TAREFA 1:
Indique se cada afirmação abaixo concorda com o trecho sobre o livro Música de invenção, respondendo sim ou não e citando literalmente as palavras do trecho que decidem: (a) o livro foi publicado em 1998 pela Editora Perspectiva; (b) o Capítulo II inclui uma entrevista de Campos ao crítico J. J. de Moraes; (c) o Apêndice I reúne artigos sobre microtonalismo.
TAREFA 2:
Transcreva literalmente, do trecho sobre o livro Música de invenção, a passagem que vai de "Na quarta capa, Tragtenberg" até "conhecida por Brasil.", inclusive.

TRECHO DO DOCUMENTO:
▶
Música de invenção, uma coleção de artigos escritos por Augusto de Campos, foi publicado em 1998 pela Editora Perspectiva de São Paulo. Estes artigos apareceram entre 1957 e 1997 no Suplemento Literário de Minas Gerais, na Enciclopédia Abril, na revista SomTrês e nos diários Folha de São Paulo, Jornal da Tarde e Jornal do Brasil. O livro se divide em uma Introdução, três Capítulos, um Pós-Capítulo, dois Apêndices e um Índice de Ilustrações.

O Capítulo I, "Palavra e Música", contém artigos sobre a música de Provença, Le testament de Pound, as músicas de Pound/Antheil e Stein/Thompson e os Pierrot lunaires de Schoenberg e Giraud/Hartleben; ele inclui a recriação por Campos da tradução de Hartleben do Pierrot lunaire de Giraud e a tradução por Campos do prefácio de Schoenberg à composição. O Capítulo II, "Radicais da Música", contém artigos sobre Satie, Joplin, Smetak, Webern e Varèse; ele inclui traduções de excertos de Satie. O Capítulo III, "Musicaos", contém artigos sobre Cage; ele inclui uma entrevista de Campos ao crítico J. J. de Moraes e pastiches de Cage. "Pós-música", o Pós-capítulo, contém artigos sobre Scelsi, Nancarrow, Antheil, Nono, Ustvólskaia, Cowell e a "pós-música". O Apêndice I, "Notas sobre Notas", contém artigos sobre melodia de timbres, microtonalismo e Stravinski. O Apêndice II, "Polêmica", contém a defesa de Boulez por Campos e a tradução por Campos da "Homage à Webern" de Boulez.

Na quarta capa, Tragtenberg dá o tom. O livro "é para quem curte a música com amor & rigor". Campos "foi o primeiro a abordar compositores como Webern, Varèse, Cage, Boulez e Nono", o primeiro "a divulgar verdadeiros 'terremotos subterrâneos' como Antheil, Cowell, Nancarrow, Scelsi e Ustvólskaia". Ele é "o poeta do pós-tudo" agora apresentando a "pós-música dos silêncios, sons e ruídos." Música de invenção é "o livro mais importante sobre o assunto" já publicado na "terra de 'surdos-músicos'" conhecida por Brasil.
◀
DADOS FORNECIDOS:
▶
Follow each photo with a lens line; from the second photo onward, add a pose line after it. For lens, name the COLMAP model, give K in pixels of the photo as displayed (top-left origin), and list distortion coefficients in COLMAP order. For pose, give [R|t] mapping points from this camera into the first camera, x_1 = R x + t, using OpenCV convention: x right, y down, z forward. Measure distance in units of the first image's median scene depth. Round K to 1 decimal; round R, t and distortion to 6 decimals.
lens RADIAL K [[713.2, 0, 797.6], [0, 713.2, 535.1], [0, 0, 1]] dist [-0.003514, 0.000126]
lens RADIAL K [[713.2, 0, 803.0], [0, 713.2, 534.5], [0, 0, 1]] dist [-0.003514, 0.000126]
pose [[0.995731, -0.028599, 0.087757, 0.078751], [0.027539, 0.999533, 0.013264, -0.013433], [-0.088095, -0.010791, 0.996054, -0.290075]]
◀
▶
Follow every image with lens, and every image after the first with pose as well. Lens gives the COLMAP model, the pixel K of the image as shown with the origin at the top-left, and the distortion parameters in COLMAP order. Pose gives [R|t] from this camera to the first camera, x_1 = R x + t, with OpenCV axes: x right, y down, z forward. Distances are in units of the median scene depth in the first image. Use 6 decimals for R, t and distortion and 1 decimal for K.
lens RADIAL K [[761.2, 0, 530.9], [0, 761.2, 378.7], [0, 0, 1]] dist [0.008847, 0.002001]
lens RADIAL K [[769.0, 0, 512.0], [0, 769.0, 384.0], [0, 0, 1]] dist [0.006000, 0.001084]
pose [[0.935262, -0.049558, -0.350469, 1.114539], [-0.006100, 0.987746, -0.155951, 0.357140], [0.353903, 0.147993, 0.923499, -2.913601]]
◀
▶
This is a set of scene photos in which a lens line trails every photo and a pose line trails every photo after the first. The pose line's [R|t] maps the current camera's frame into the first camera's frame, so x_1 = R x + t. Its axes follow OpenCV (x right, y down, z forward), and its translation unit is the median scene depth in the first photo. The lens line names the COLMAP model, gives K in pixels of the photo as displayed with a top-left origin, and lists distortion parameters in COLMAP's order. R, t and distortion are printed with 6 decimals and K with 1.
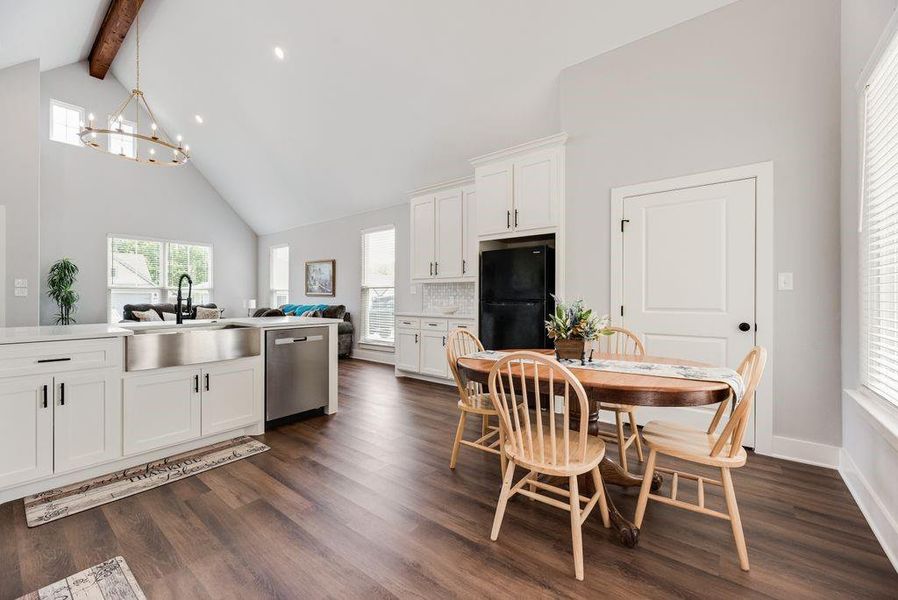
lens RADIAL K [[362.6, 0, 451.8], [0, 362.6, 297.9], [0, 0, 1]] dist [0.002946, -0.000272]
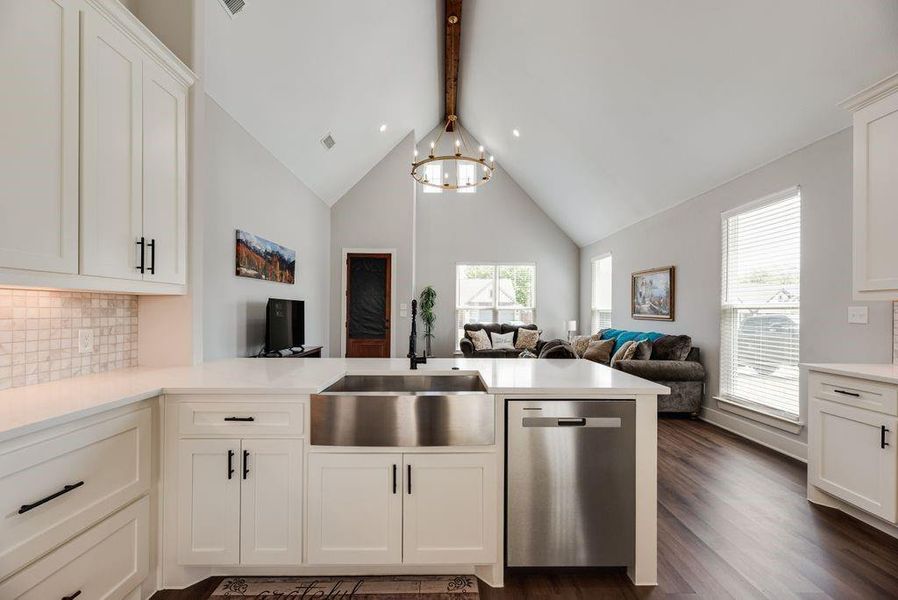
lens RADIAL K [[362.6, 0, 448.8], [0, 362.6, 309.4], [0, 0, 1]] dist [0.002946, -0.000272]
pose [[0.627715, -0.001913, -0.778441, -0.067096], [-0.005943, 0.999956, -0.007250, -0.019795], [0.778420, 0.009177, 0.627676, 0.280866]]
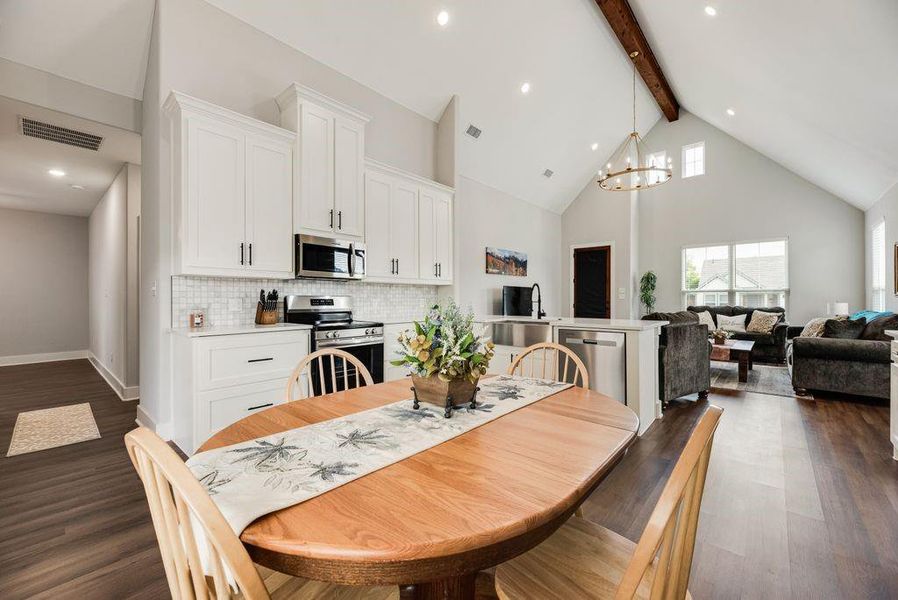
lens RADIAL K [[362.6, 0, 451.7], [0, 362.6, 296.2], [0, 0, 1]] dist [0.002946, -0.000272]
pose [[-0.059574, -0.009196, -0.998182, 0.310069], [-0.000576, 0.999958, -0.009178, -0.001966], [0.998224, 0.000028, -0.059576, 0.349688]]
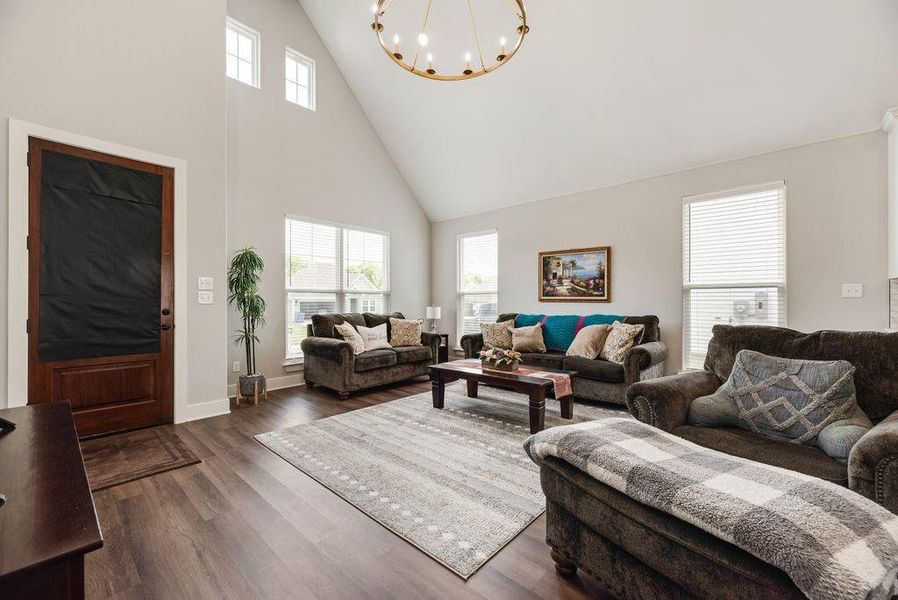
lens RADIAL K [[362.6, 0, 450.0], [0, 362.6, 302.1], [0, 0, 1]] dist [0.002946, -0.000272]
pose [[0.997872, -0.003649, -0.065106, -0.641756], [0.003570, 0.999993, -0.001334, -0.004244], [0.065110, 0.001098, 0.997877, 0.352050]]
◀
RESPOSTA REDIGIDA 1:
(a) Sim: “foi publicado em 1998 pela Editora Perspectiva de São Paulo”.
(b) Não: “O Capítulo III, "Musicaos", contém artigos sobre Cage; ele inclui uma entrevista de Campos ao crítico J. J. de Moraes”.
(c) Sim: “O Apêndice I, "Notas sobre Notas", contém artigos sobre melodia de timbres, microtonalismo e Stravinski”.

RESPOSTA REDIGIDA 2:
Na quarta capa, Tragtenberg dá o tom. O livro "é para quem curte a música com amor & rigor". Campos "foi o primeiro a abordar compositores como Webern, Varèse, Cage, Boulez e Nono", o primeiro "a divulgar verdadeiros 'terremotos subterrâneos' como Antheil, Cowell, Nancarrow, Scelsi e Ustvólskaia". Ele é "o poeta do pós-tudo" agora apresentando a "pós-música dos silêncios, sons e ruídos." Música de invenção é "o livro mais importante sobre o assunto" já publicado na "terra de 'surdos-músicos'" conhecida por Brasil.